BRIAN SOZZI: Yeah, no, good point, Julie. And also something to pay attention to in Target reports tomorrow, a couple more-- a few more nuggets here. One, we were just talking about Home Depot's transactions declining 5.8%. For Walmart US, they were up 6.1%, just a little nugget worth mentioning.

And again, I would be surprised to not see the analyst community come out here very soon and defend this quarter from Walmart, especially off of this weakness. I mean, you look at this US business, profit margins up 20 basis points, gross profit margins. July was the strongest month of the quarter. Biggs telling us they have seen momentum into the third quarter.

As long as that US business is accelerating and trending in the right direction, traditionally Walmart's stock has done pretty well. And their guidance for the full year, they lifted it $6.20 to $6.35 a share. The Street was only at $6.02. So that tells me Walmart is looking for a good back-to-school shopping season into September, into October, but also has now planted a flag that their holiday season might be pretty good as well.

MYLES UDLAND: One thing I would say to that, though, Sozzi, is stocks basically at a record high. And all those drivers that benefited Walmart's stimulus, the shift to online shopping, buy online, pick up in store, all those drivers have been known. They're all part of the Walmart story. So what's the next leg? And to see the Street with a muted reaction to the company raising its earnings per share-- and, of course, Walmart's the size of a business that, you know, it's a mature business, right? So it fits the profile that we discussed for the overall market, which is we've seen the multiple on the S&P 500 come down.

And so if you see investors essentially saying, you know, I'm all set with paying, you know-- I think right now Walmart's trading 35 times-ish, trailing 12-months earnings. I'm all good on that. I don't know if I need to add a couple more turns and really taking-- you know maybe taking some off the multiple here on Walmart. So again, it's been a great run for Doug McMillan in the team.
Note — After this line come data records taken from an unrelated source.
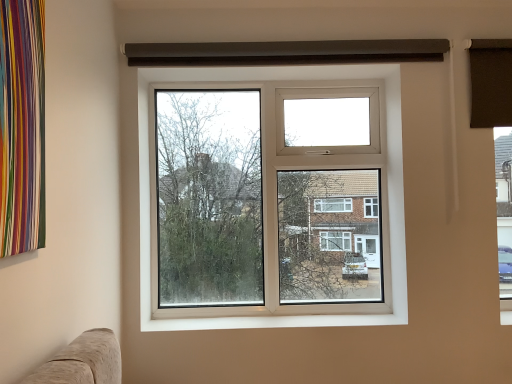
Question: From the image's perspective, does white smooth window sill at lower center appear lower than white plastic window at center?

Choices:
 (A) yes
 (B) no

Answer: (A)

Question: Is white smooth window sill at lower center not inside white plastic window at center?

Choices:
 (A) no
 (B) yes

Answer: (B)

Question: Does white smooth window sill at lower center come behind white plastic window at center?

Choices:
 (A) no
 (B) yes

Answer: (A)

Question: From a real-world perspective, is white smooth window sill at lower center physically above white plastic window at center?

Choices:
 (A) yes
 (B) no

Answer: (B)

Question: Is white smooth window sill at lower center facing towards white plastic window at center?

Choices:
 (A) no
 (B) yes

Answer: (A)

Question: Can you confirm if white smooth window sill at lower center is taller than white plastic window at center?

Choices:
 (A) yes
 (B) no

Answer: (B)

Question: From the image's perspective, is white plastic window at center below white smooth window sill at lower center?

Choices:
 (A) yes
 (B) no

Answer: (B)

Question: Is white plastic window at center wider than white smooth window sill at lower center?

Choices:
 (A) yes
 (B) no

Answer: (B)

Question: Are white plastic window at center and white smooth window sill at lower center located far from each other?

Choices:
 (A) no
 (B) yes

Answer: (A)

Question: Is white plastic window at center positioned in front of white smooth window sill at lower center?

Choices:
 (A) no
 (B) yes

Answer: (A)

Question: Would you say white plastic window at center is outside white smooth window sill at lower center?

Choices:
 (A) yes
 (B) no

Answer: (A)

Question: Can you confirm if white plastic window at center is positioned to the left of white smooth window sill at lower center?

Choices:
 (A) yes
 (B) no

Answer: (A)

Question: Based on their sizes in the image, would you say white plastic window at center is bigger or smaller than white smooth window sill at lower center?

Choices:
 (A) big
 (B) small

Answer: (A)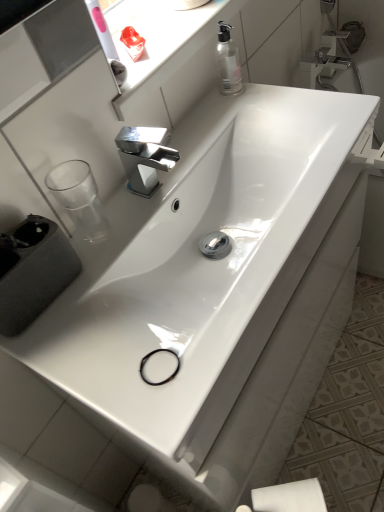
This screenshot has height=512, width=384. I want to click on free space between transparent plastic soap dispenser at upper right and polished chrome faucet at center, so click(x=200, y=133).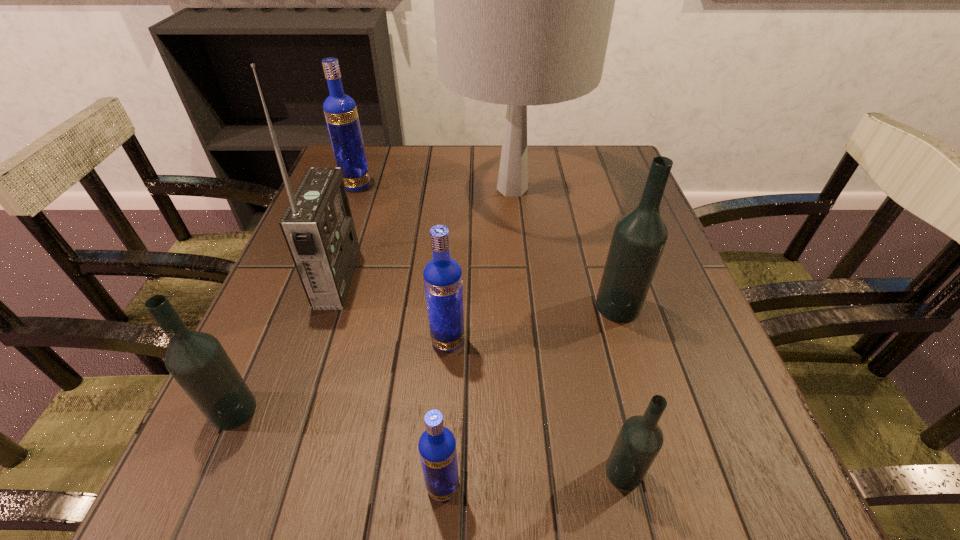
Identify the location of vacant region between the brown lampshade and the nearest black vodka. (567, 330).

Locate an element on the screen. free area in between the smallest black vodka and the farthest vodka is located at coordinates (490, 328).

Where is `free space between the second nearest blue vodka and the radio receiver`? free space between the second nearest blue vodka and the radio receiver is located at coordinates (393, 309).

The width and height of the screenshot is (960, 540). In order to click on unoccupied position between the radio receiver and the sixth farthest object in this screenshot , I will do `click(285, 344)`.

At what (x,y) coordinates should I click in order to perform the action: click on unoccupied area between the second smallest blue vodka and the farthest vodka. Please return your answer as a coordinate pair (x, y). The width and height of the screenshot is (960, 540). Looking at the image, I should click on (402, 263).

Select which object is the fourth closest to the biggest blue vodka. Please provide its 2D coordinates. Your answer should be formatted as a tuple, i.e. [(x, y)], where the tuple contains the x and y coordinates of a point satisfying the conditions above.

[(197, 361)]

Select which object appears as the fifth closest to the smallest blue vodka. Please provide its 2D coordinates. Your answer should be formatted as a tuple, i.e. [(x, y)], where the tuple contains the x and y coordinates of a point satisfying the conditions above.

[(639, 237)]

Locate which vodka is the fifth closest to the biggest black vodka. Please provide its 2D coordinates. Your answer should be formatted as a tuple, i.e. [(x, y)], where the tuple contains the x and y coordinates of a point satisfying the conditions above.

[(340, 110)]

Image resolution: width=960 pixels, height=540 pixels. What are the coordinates of `vodka that stands as the third closest to the nearest black vodka` in the screenshot? It's located at (442, 275).

Locate which blue vodka is the second closest to the fourth farthest vodka. Please provide its 2D coordinates. Your answer should be formatted as a tuple, i.e. [(x, y)], where the tuple contains the x and y coordinates of a point satisfying the conditions above.

[(437, 447)]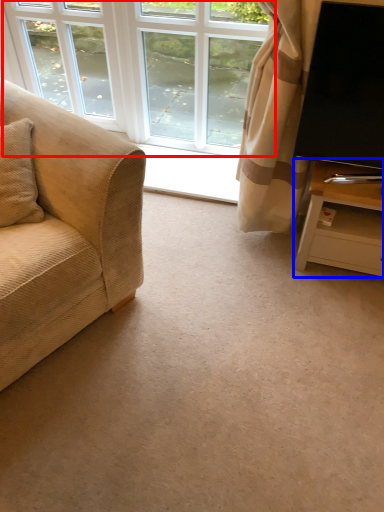
Question: Among these objects, which one is farthest to the camera, window (highlighted by a red box) or table (highlighted by a blue box)?

Choices:
 (A) window
 (B) table

Answer: (A)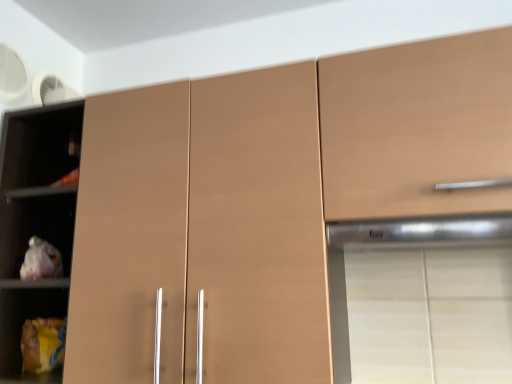
Question: Considering the relative positions of satin silver exhaust hood at upper right and matte brown cabinet at upper right in the image provided, is satin silver exhaust hood at upper right to the right of matte brown cabinet at upper right from the viewer's perspective?

Choices:
 (A) yes
 (B) no

Answer: (B)

Question: From a real-world perspective, does satin silver exhaust hood at upper right stand above matte brown cabinet at upper right?

Choices:
 (A) no
 (B) yes

Answer: (A)

Question: Is satin silver exhaust hood at upper right positioned before matte brown cabinet at upper right?

Choices:
 (A) no
 (B) yes

Answer: (A)

Question: Is satin silver exhaust hood at upper right in contact with matte brown cabinet at upper right?

Choices:
 (A) yes
 (B) no

Answer: (B)

Question: Can you confirm if satin silver exhaust hood at upper right is wider than matte brown cabinet at upper right?

Choices:
 (A) yes
 (B) no

Answer: (B)

Question: Is satin silver exhaust hood at upper right outside of matte brown cabinet at upper right?

Choices:
 (A) no
 (B) yes

Answer: (B)

Question: Can you confirm if matte brown cupboard at left is smaller than matte brown cabinet at upper right?

Choices:
 (A) no
 (B) yes

Answer: (A)

Question: Considering the relative sizes of matte brown cupboard at left and matte brown cabinet at upper right in the image provided, is matte brown cupboard at left thinner than matte brown cabinet at upper right?

Choices:
 (A) no
 (B) yes

Answer: (B)

Question: From a real-world perspective, is matte brown cupboard at left over matte brown cabinet at upper right?

Choices:
 (A) yes
 (B) no

Answer: (B)

Question: Could you tell me if matte brown cupboard at left is facing matte brown cabinet at upper right?

Choices:
 (A) no
 (B) yes

Answer: (A)

Question: From the image's perspective, does matte brown cupboard at left appear lower than matte brown cabinet at upper right?

Choices:
 (A) yes
 (B) no

Answer: (A)

Question: Is matte brown cupboard at left further to the viewer compared to matte brown cabinet at upper right?

Choices:
 (A) no
 (B) yes

Answer: (B)

Question: Is satin silver exhaust hood at upper right in contact with matte brown cupboard at left?

Choices:
 (A) no
 (B) yes

Answer: (A)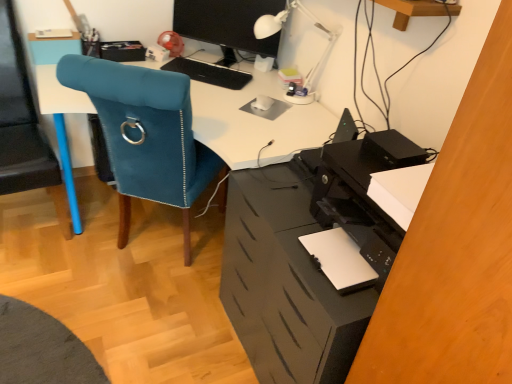
Find the location of a particular element. vacant region in front of white plastic table lamp at upper center is located at coordinates (293, 117).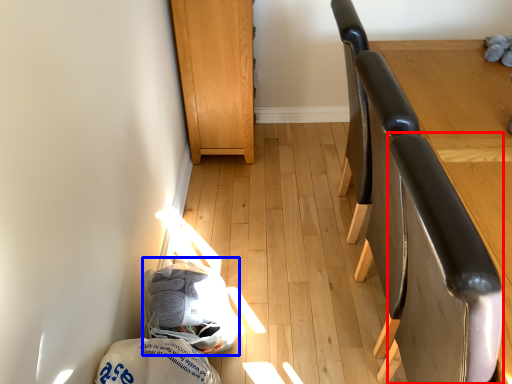
Question: Which of the following is the closest to the observer, swivel chair (highlighted by a red box) or material (highlighted by a blue box)?

Choices:
 (A) swivel chair
 (B) material

Answer: (A)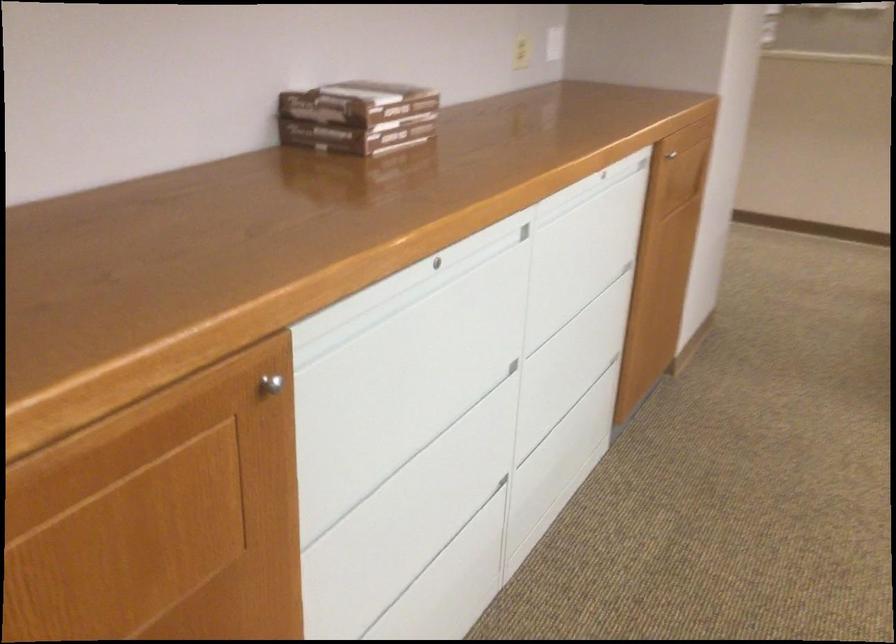
This screenshot has height=644, width=896. Find the location of `brown cardboard box`. brown cardboard box is located at coordinates (358, 117).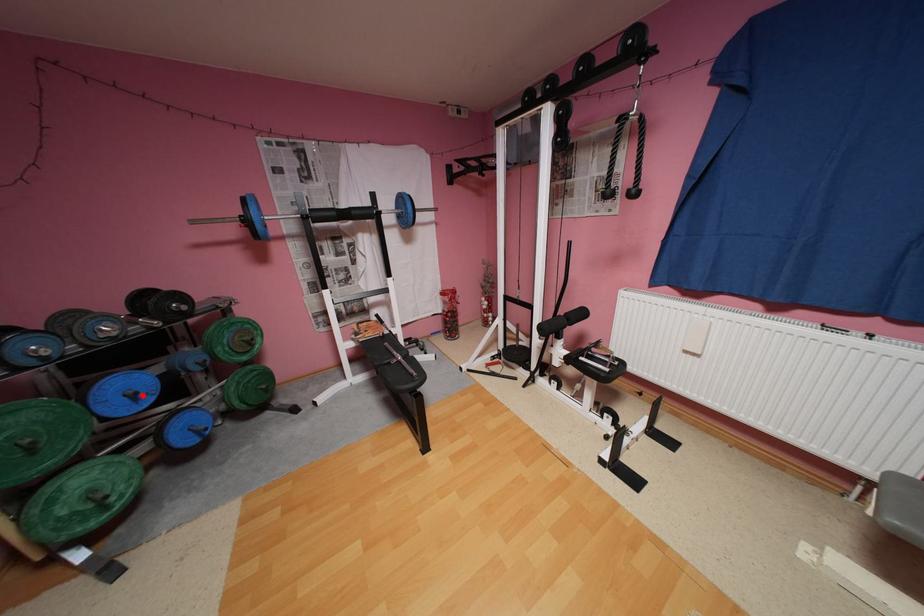
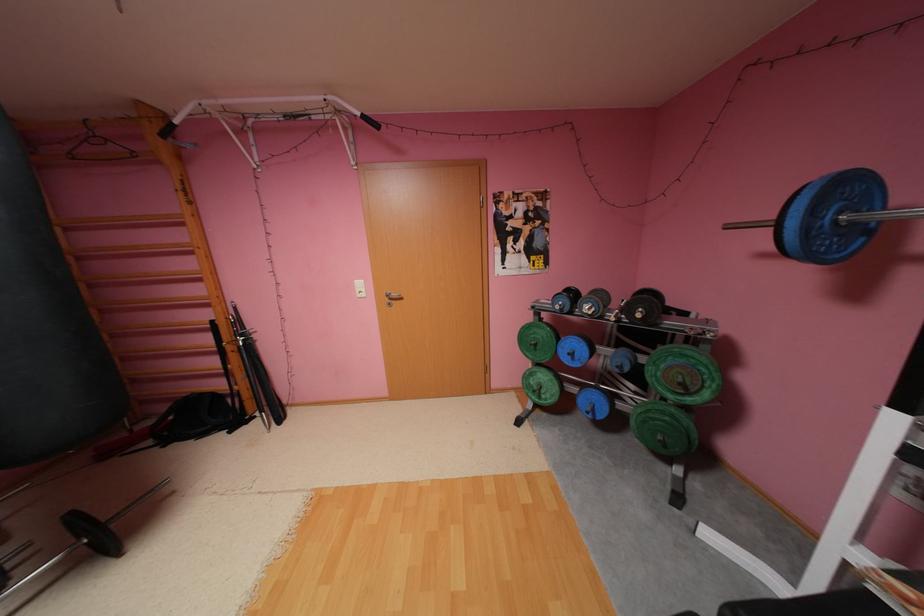
In the second image, find the point that corresponds to the highlighted location in the first image.

(580, 354)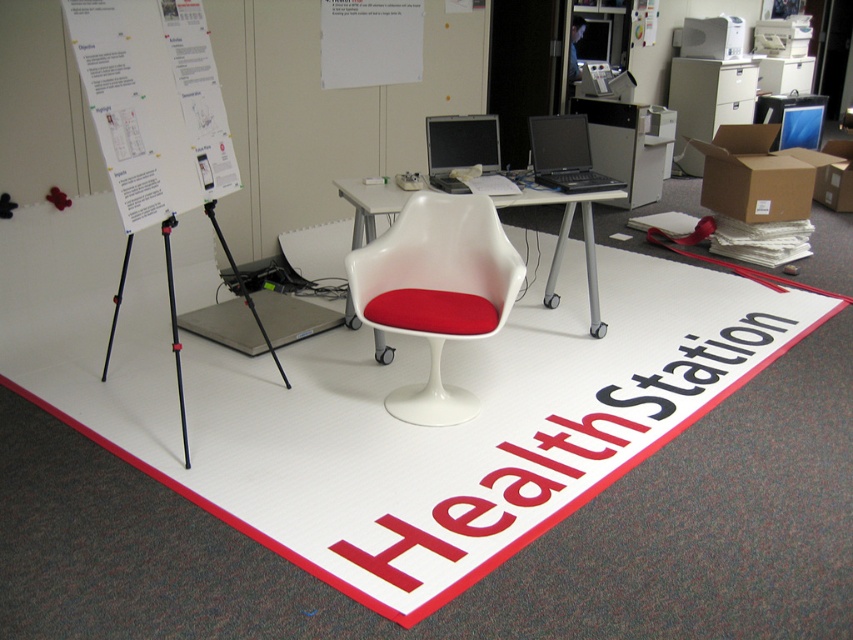
Is white plastic table at center thinner than black glossy laptop at center?

No.

Does point (564, 225) lie behind point (593, 180)?

Yes, it is behind point (593, 180).

Identify the location of white plastic table at center. (566, 237).

Is red vinyl healthstation at center to the left of silver metallic laptop at center from the viewer's perspective?

In fact, red vinyl healthstation at center is to the right of silver metallic laptop at center.

Which is below, red vinyl healthstation at center or silver metallic laptop at center?

red vinyl healthstation at center

Which is in front, point (450, 528) or point (480, 156)?

Point (450, 528) is more forward.

Identify the location of red vinyl healthstation at center. (556, 444).

Who is more forward, (531,496) or (556,150)?

Point (531,496)

Is white vinyl mat at center above black glossy laptop at center?

No.

Who is more forward, (514, 330) or (550, 122)?

Positioned in front is point (550, 122).

Where is `white vinyl mat at center`? Image resolution: width=853 pixels, height=640 pixels. white vinyl mat at center is located at coordinates (415, 426).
But with the stock at a record high, you know, that story becomes a little more difficult perhaps.

BRIAN SOZZI: No, you're right on the mark, Myles. And I'll just quickly add, too, that's going to be the problem with a lot of retail trades that worked well last year during the stock-up boom. Comparisons for the third quarter, fourth quarter are still pretty tough sales margins. So if the stock's not going to move, if you're a Walmart saying back to school as well-- you lift your guidance-- where's the next catalyst? And I think a lot of folks might just say, well, the next catalyst could be lower.

COVID Delta very impacts retail sales into September. Where-- where is that upside catalyst for some of these retailers? I'm not quite sure that is apparent just yet.

MYLES UDLAND: Yeah. I mean, $150 some odd today, right around $150. Stock traded in the $50s per share about six years ago. So you got a triple in six years there. I think you're not really buying-- I think you take that and run if you're buying Walmart. So it's not Nvidia, right? We're not-- it's not-- it's not Lordstown or whatever.